Filled to the bread-covered brim of one of the restaurant’s signature clay bowls and with bite-sized helpings of mixed vegetables, having previously shelled out for quinoa in its raw state, we can testify that Dh40 is nothing short of a steal in quantity alone. The quality, thankfully, is similarly second to none – to the degree that my dining partner, who began the evening with the caveat “I’m not really that hungry” does an about-turn and gets properly stuck in to the grainy goodness. We jokingly wondered if takeaway customers have to return the cute bowls after consuming their meal – a question to be answered another day, as we’ll likely be ordering out for a quinoa biryani in the future.

A nifty way to test out a newcomer against its rivals is by ordering a classic. Dispensing with any Indian naming variations – quite possibly in acceptance of the international clientele that Biryani Pot hopes to snare – the butter chicken was warm, creamy and tender. And all of the above really is fast food, too, arriving in under 10 minutes.

Desserts were presented in less generous measures, but priced bet­ween Dh10 and Dh12, perfectly agreeable, considering you’d have to be a glutton to have wanted to chew on any more by this juncture. The rasmalai, a small disc of cottage-cheese dumpling in condensed milk, compared very favourably to most versions we’ve sampled in the past. And the kheer – sweet, slow-cooked rice in milk – was a light-greenish concoction that had just the right amount of cardamom and saffron to avoid becoming overpowering.

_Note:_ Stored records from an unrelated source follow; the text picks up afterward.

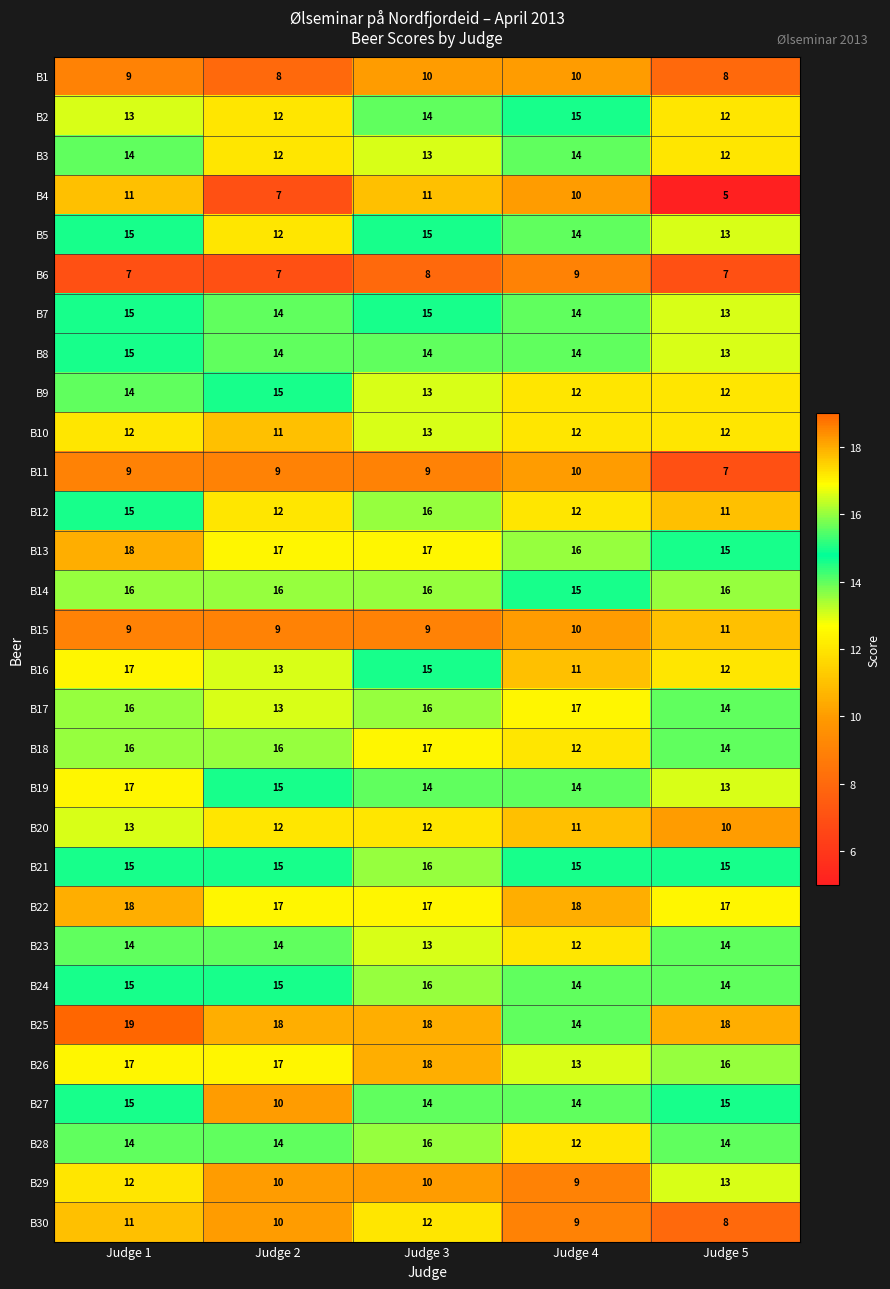

True or false: B2 has a value of 12 at Judge 5.

True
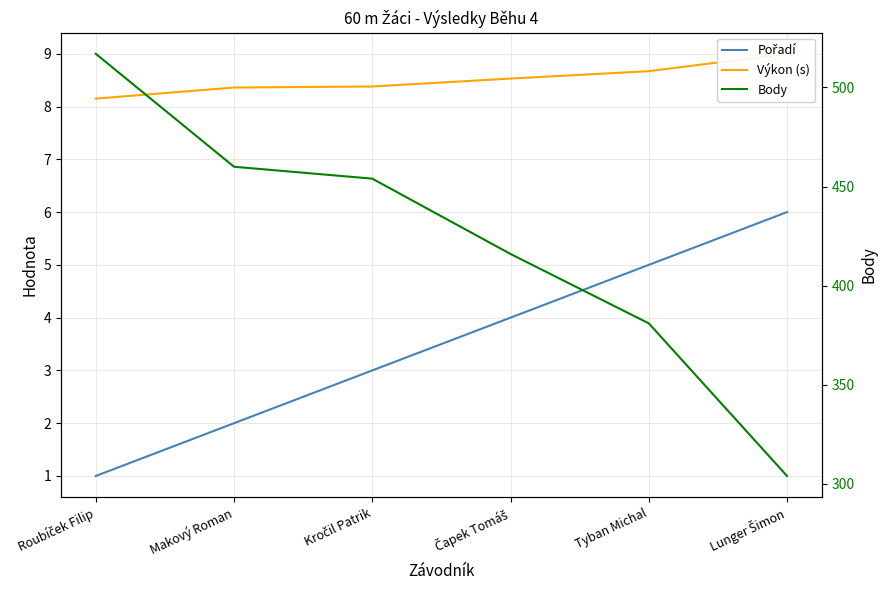

List the series in order of their peak value, lowest first.

Pořadí, Výkon (s), Body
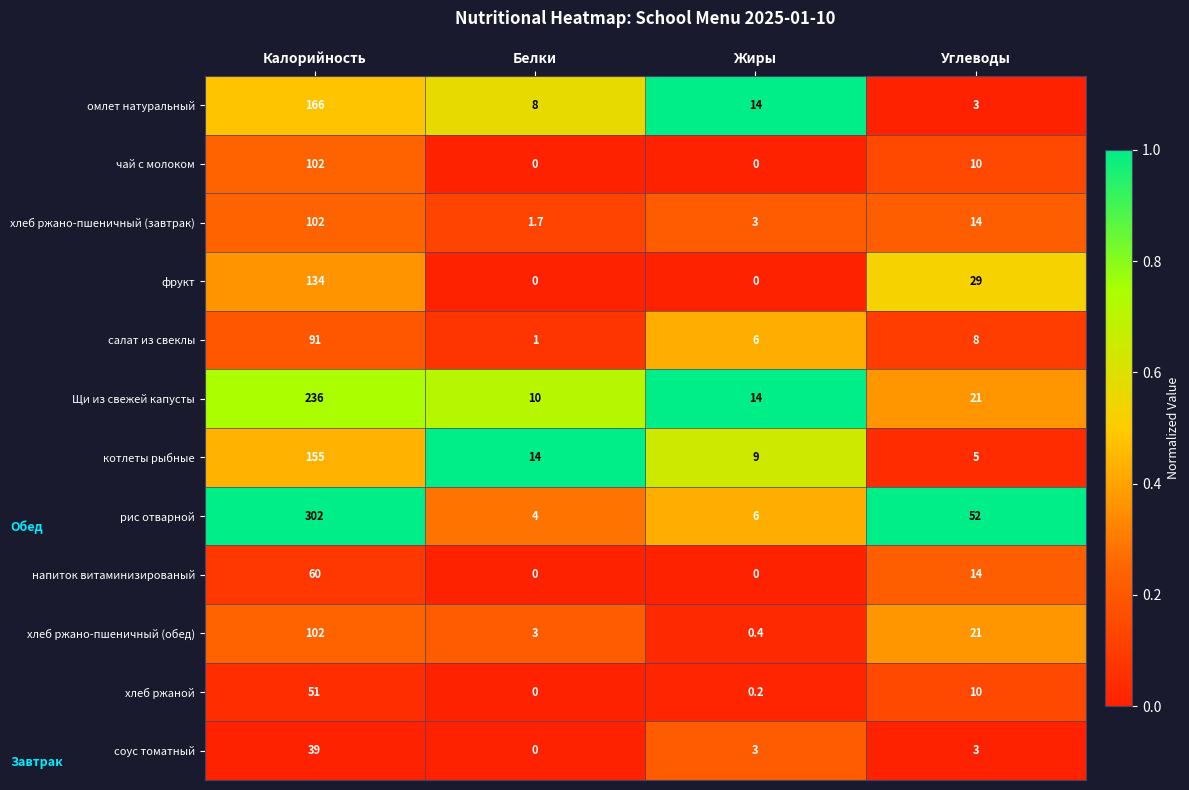

At which category is the sum across all series the highest?

Калорийность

Gourmet fast food has boomed out of almost nothing in recent years, but while burgers and the like have been extensively explored and given the treatment the world over, the middle ground is rather sparser for Indian cuisine. There’s not much else that successfully bridges the gap in Abu Dhabi between a plethora of backstreet secrets and high-end hotel dining. And, at less than Dh150 for more than what two average-sized eaters can manage to devour in a single sitting, Biryani Pot puts many posher, pricier Indian restaurants to shame.